A Universal Message
(20th Ordinary Sunday: Isaiah 56:1-7; Romans 11:13-32; Matthew 15:21-28)
For reasons that are not immediately clear, Jesus’ mission did not include the gentiles, though he did respond to the prayer of a Roman Centurion (Matthew 8:5-13) and, in today’s Gospel, a Canaanite woman.
Earlier, when he sent the Twelve on their first missionary experience, he instructed them, “Do not go into pagan territory or enter a Samaritan town. Go rather to the lost sheep of the house of Israel.” Only at the end of Matthew’s Gospel did he give them the command: “Go, make disciples of all nations.”
Over time, and after many persecutions, the Psalmist’s prayer, “May all the peoples praise you,” was heard. In every nation today, there are at least some persons who fulfill Isaiah’s prophecy, “Them I will bring to my holy mountain and make joyful in my house of prayer.”
Universality (being inclusive) is a challenge, however. There is a tendency in every group toward a certain exclusivity. In today’s Gospel the disciples want Jesus to do whatever it takes to make the Canaanite woman go away, not only, perhaps, because she is a gentile but also because she is a nuisance.
Have you ever found yourself trying to avoid uncomfortable situations, difficult people, unwanted appeals from someone in need, etc., etc.? It can be hard to maintain the inclusive spirit that is inherent in our mission of Reconciliation.
St. Paul had in his day tried to exclude Christians from Judaism. Then, some early Jewish Christians wanted to exclude gentiles. Now Paul longs to bring the salvation of Christ to the Jews as he has to the gentiles.

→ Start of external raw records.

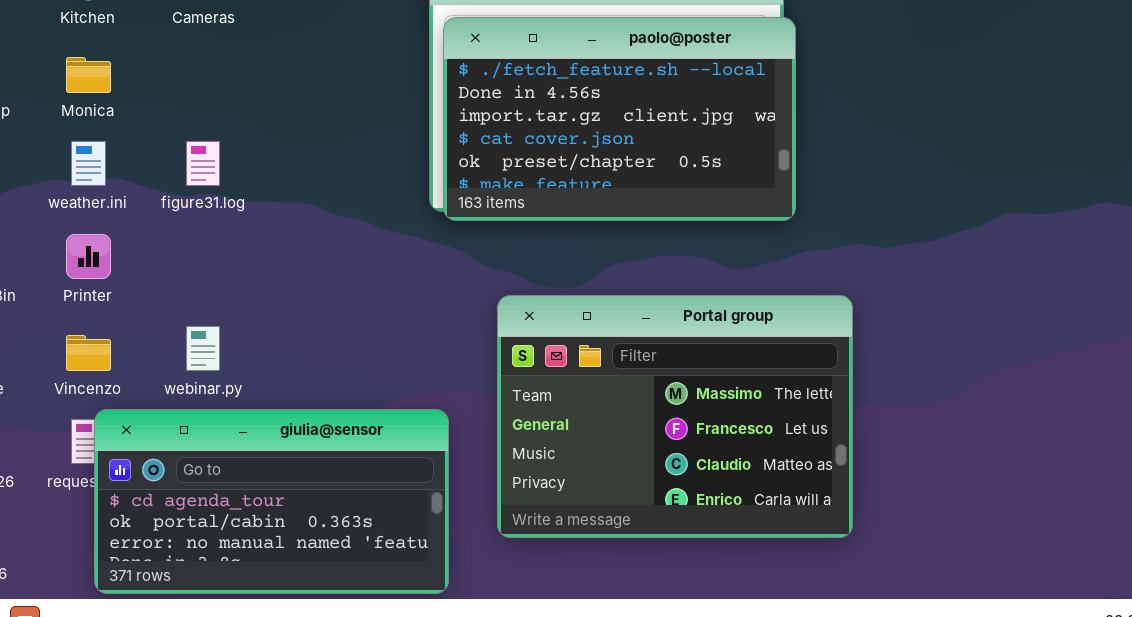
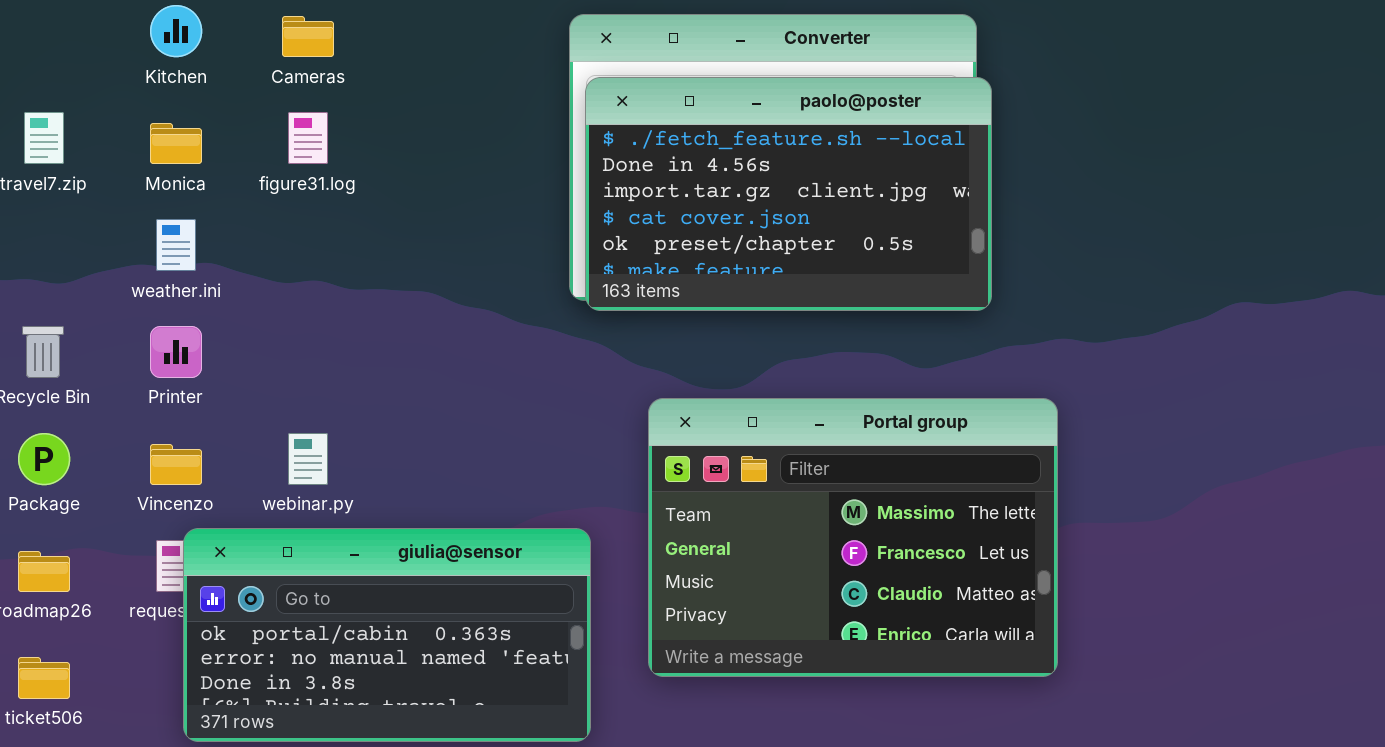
figure31.log: [186,141,220,186] -> [288,112,328,164], moved
giulia@sensor: [94,409,449,594] -> [183,528,591,742], scrolled down 1 row

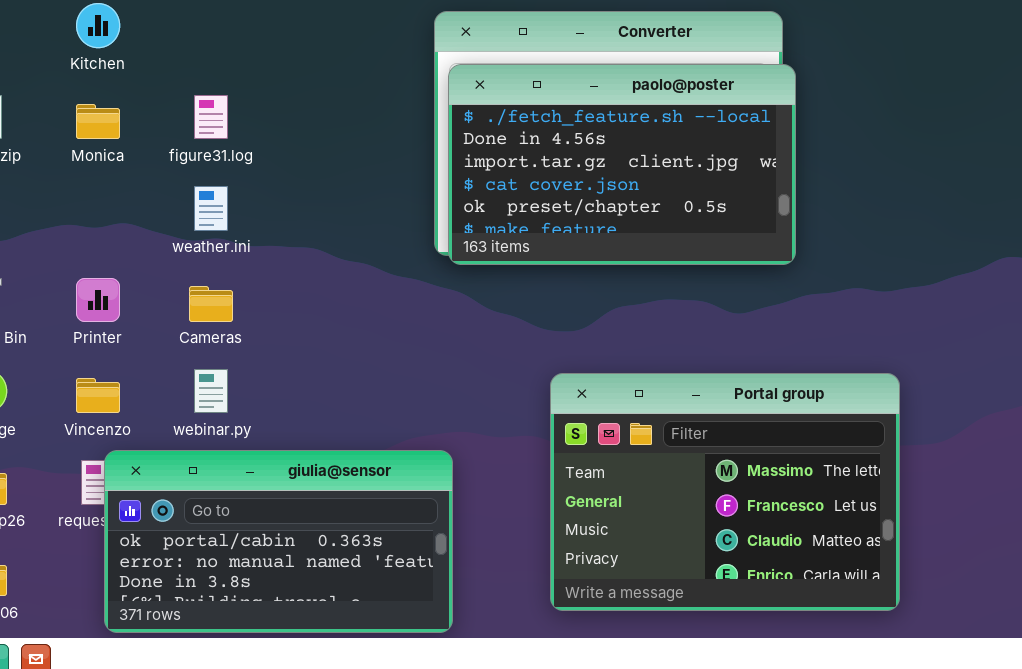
Cameras: [282,16,334,57] -> [189,286,233,322], moved
weather.ini: [156,219,196,271] -> [194,186,228,231], moved
Portal group: [648,398,1058,677] -> [550,373,900,611], moved

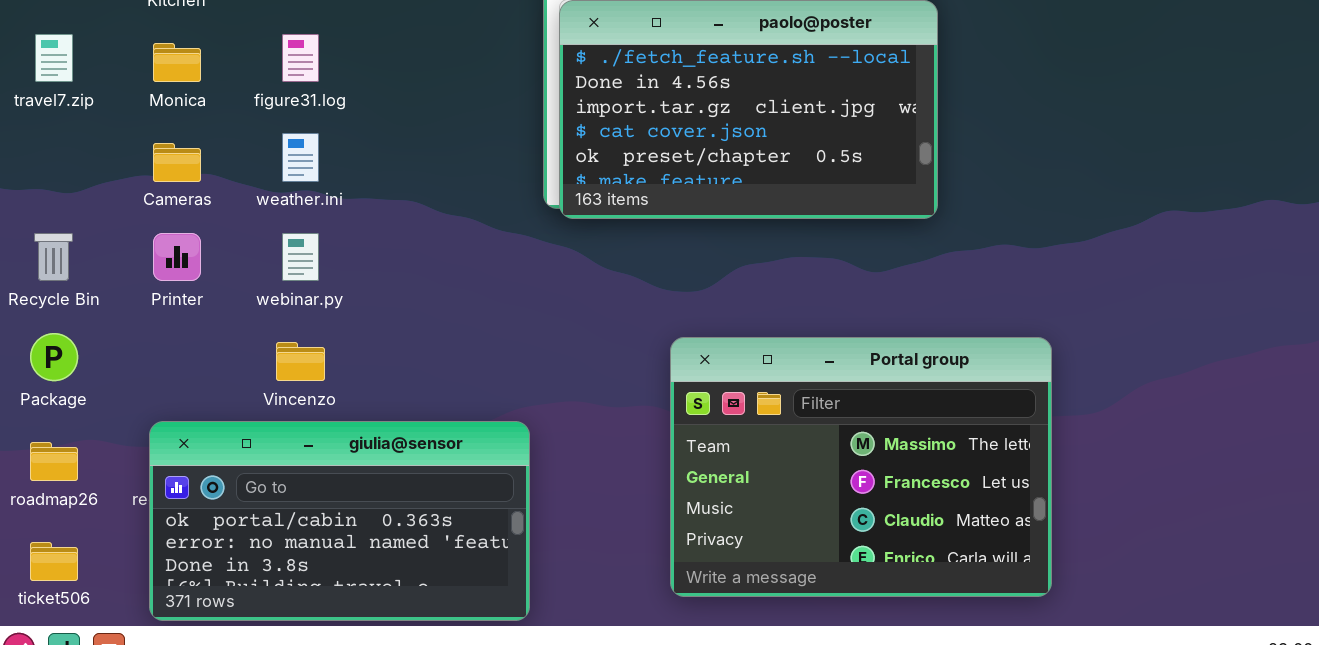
Cameras: [189,286,233,322] -> [153,143,201,182], moved
webinar.py: [194,369,228,413] -> [282,233,319,281], moved
Vincenzo: [76,378,120,413] -> [276,342,325,381], moved
giulia@sensor: [104,450,453,633] -> [149,421,530,621], moved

This vision is echoed in the closing words of Mary’s message at La Salette, “You will make this known to all my people.” Today there are La Salette missions in 27 countries (and we continue to discover small La Salette shrines in other places), but that leaves us with well over 150 countries where La Salette is unknown. Compared to the spread of the Gospel, we have a long way to go!
The message has many elements, attracting different persons in different ways. This is true also of us messengers, individually unique but, together, universal.
Wayne Vanasse, and Fr. René Butler, M.S.